There is one benefit. When I run my hand through my hair, it doesn’t get caught in a nest of sticky stuff and have to be wrenched free to be released. Instead, it foofs through the silk of scruff, whipping each and every curl into a wisp of boofmania.
Perhaps it’s time to embrace the new softness of hair as a change in season? Maybe it’s time to remember the 16 or 17-year old girl who discovered hair product, and spent some time in the late 80s and 90s having a ‘do’ that people commented on (during the days when it was grooooovy to have large, eclipse-of-the-sun-and-Pluto hair)?
There’s a season for everything. Even hair that works very hard to disprove Newton’s laws of gravity.

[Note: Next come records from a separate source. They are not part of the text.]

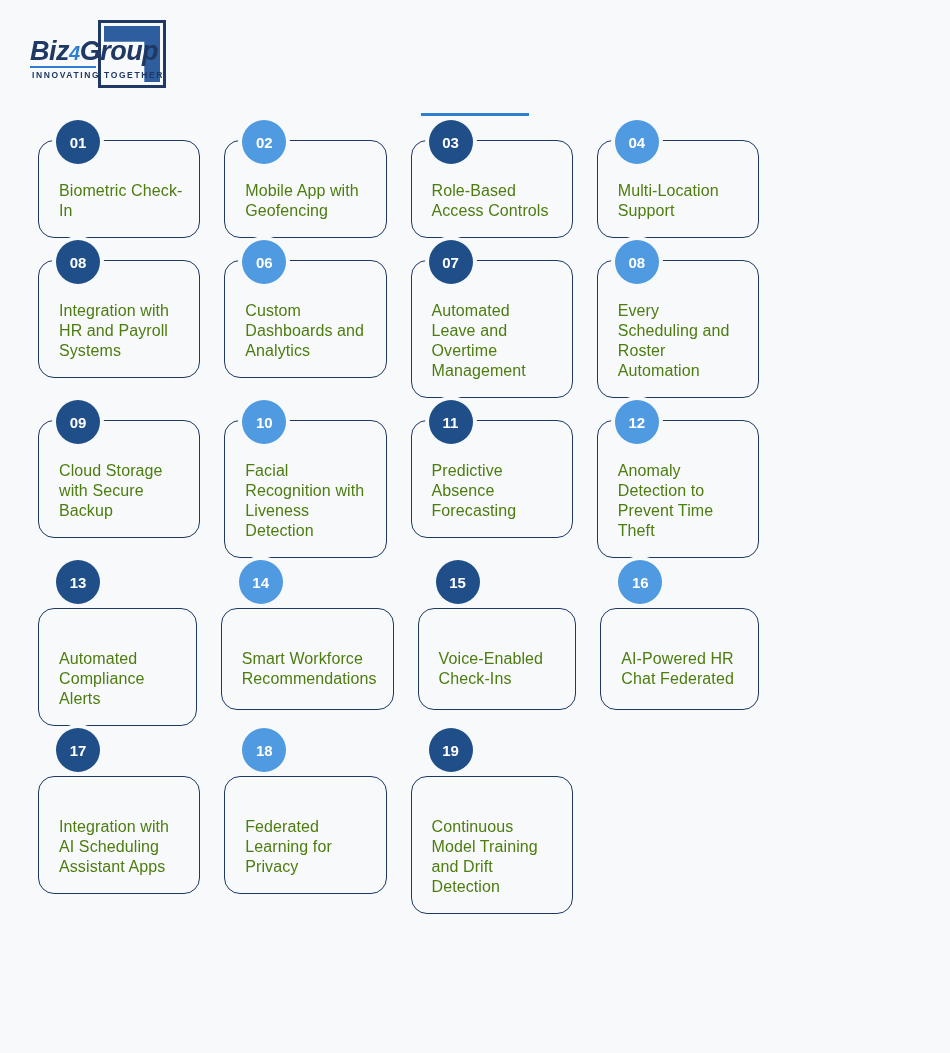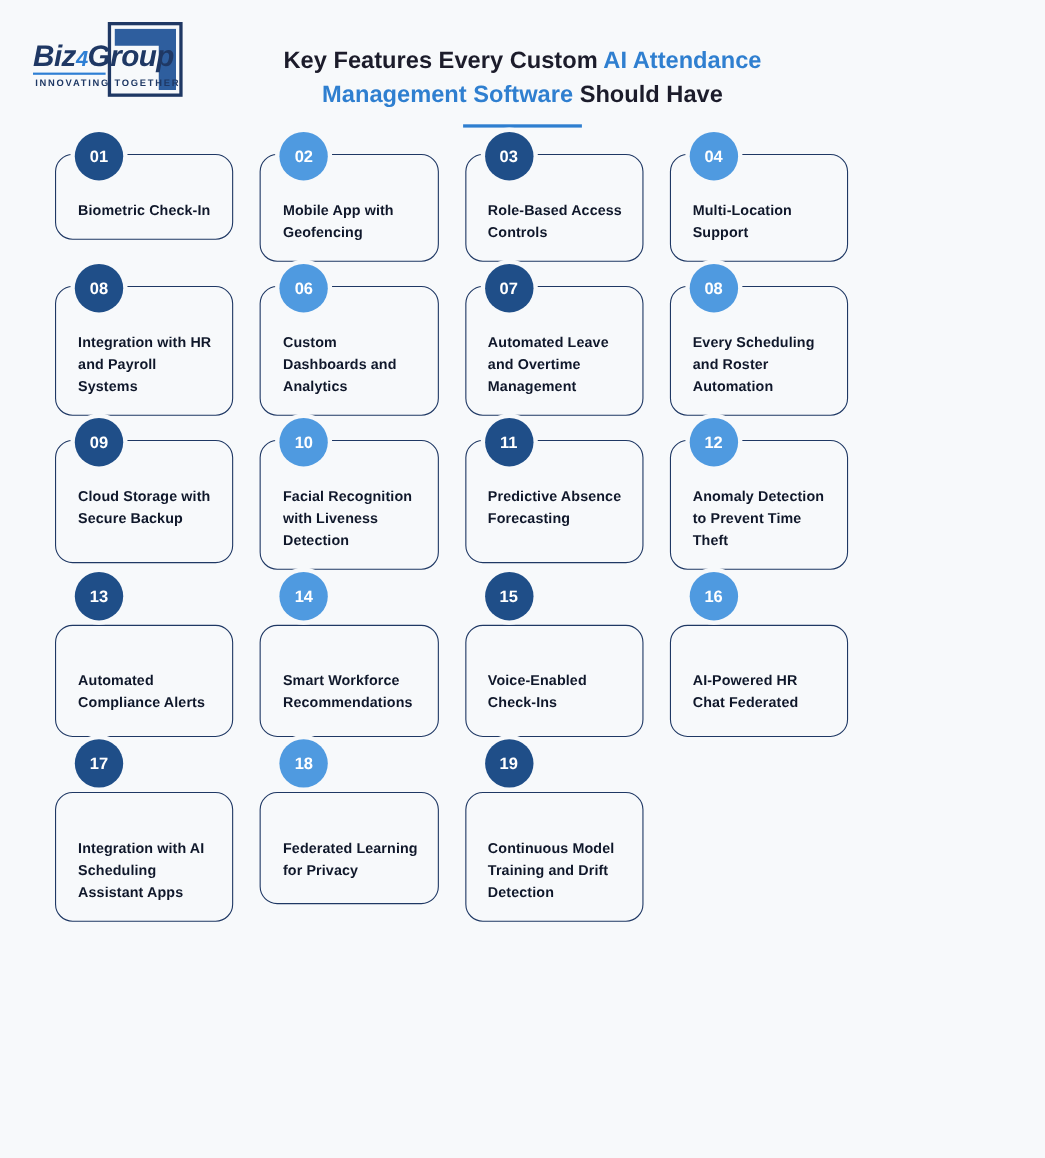--- a/index.html
+++ b/index.html
@@ -82,21 +82,21 @@
   .title-underline{
     position:absolute;
     left:421px; top:113px;
     width:108px;height:3px;
     background:#2f7fd0;
   }
 
   
   .grid{
     position:absolute;
-    left:12px; top:140px;
+    left:0; top:140px;
     width:783px;
   }
   .row{
     position:relative;
     display:flex;
     margin-bottom:22px;
     padding-left:38px;
     box-sizing:border-box;
   }
   .cell{
@@ -123,24 +123,24 @@
     font-weight:bold;
     display:flex;
     align-items:center;
     justify-content:center;
     z-index:3;
     box-shadow:0 0 0 4px #f7f9fb;
   }
   .badge.dark{ background:#1f4e88; }
   .badge.light{ background:#4f9ae0; }
   .label{
-    font-size:13px;
+    font-size:16px;
     line-height:20px;
-    font-weight:bold;
-    color:#0f172a;
+    font-weight:normal;
+    color:#4d7c0f;
     letter-spacing:0.1px;
   }
   .card.h1{ min-height:78px; }
   .card.h2{ min-height:102px;margin-top:28px; }
   .card.h3{ min-height:112px; }
 </style>
 </head>
 <body>
 
 <div class="page">
@@ -148,24 +148,20 @@
   <div class="header">
 
     <div class="logo">
       <div class="logo-square"></div>
       <div class="logo-wedge"></div>
       <div class="logo-text"><span>Biz</span><span class="four">4</span><span>Group</span></div>
       <div class="logo-rule"></div>
       <div class="logo-tag">INNOVATING TOGETHER</div>
     </div>
 
-    <div class="title">
-      <span>Key Features Every Custom </span><span class="hl">AI Attendance</span>
-      <span class="hl">Management Software</span><span> Should Have</span>
-    </div>
     <div class="title-underline"></div>
   </div>
 
   <div class="grid">
 
     <div class="row">
       <div class="cell">
         <div class="badge dark">01</div>
         <div class="card h1">
           <div class="label">Biometric Check-In</div>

6 Responses to Hair Brained
ZOMG, you mean the storks of Salamanca will be without a landing site this season?! o.O
j/k ffs *g*
Good for you, bb! Hope to see the new ‘do on the back cover of Novella #2 now
I have been practising photo hair for a few days now, hon. The great news is that the camera doesn’t show fuzz, so there will be plenty of pics of the new ‘stork do’ soon.
Oh. I loved the storks in Salamanca!
*sharp intake of breath* -- no hair product???? I feel your pain. I have a tale of woe also -- the stockist of my favourite hair controlling concoction IS NO LONGER STOCKING IT. I’m in pain, and feeling rather stressed about the imminent return to fuzz-dom. Why do they do this???
ME too, Fiona! Imagine that. Why are we finding a problem at the same time. What are you going to try, I have to know. PS, your hair looked fabulous the other day, tho.
As coming from the Land of Boofdom myself, I found myself nodding whilst reading your recall of youth, circa 1988…. I too, was a young lass, alone in the wilderness that is the awkwardness of young/puberty and with hair akimbo and nary a product in sight…. Luckily the perm was in fashion and whilst my contemporaries were spending (or rather their mothers) money on getting perms, I at least saved on that rather smelly and hair destroying trend. After many products, cuts, swearing, thrown hair brushes and hairdressers I only today looked in the mirrored elevator at work and sighed at the sight of a the unruly mess circling my face and once again longed for straight locks…. my sister got them. Why not me?? My daughters have my curls. I feel them yelling at me already in 2019 cursing me for their inherited boof, as I did my mother. Sorry Rosie, I ramble, tis a subject close to my heart….
You may ramble all you want here, Kate. Hope all is well with you, my dearie, and that your hair is okay at the moment! A couple of us are having probs with the product availability.
Your kids might embrace the curls, lady. Here’s hoping.
God, yes, the perm. Noice tight curls, Kimmie
take care, Kate and thanks for visiting.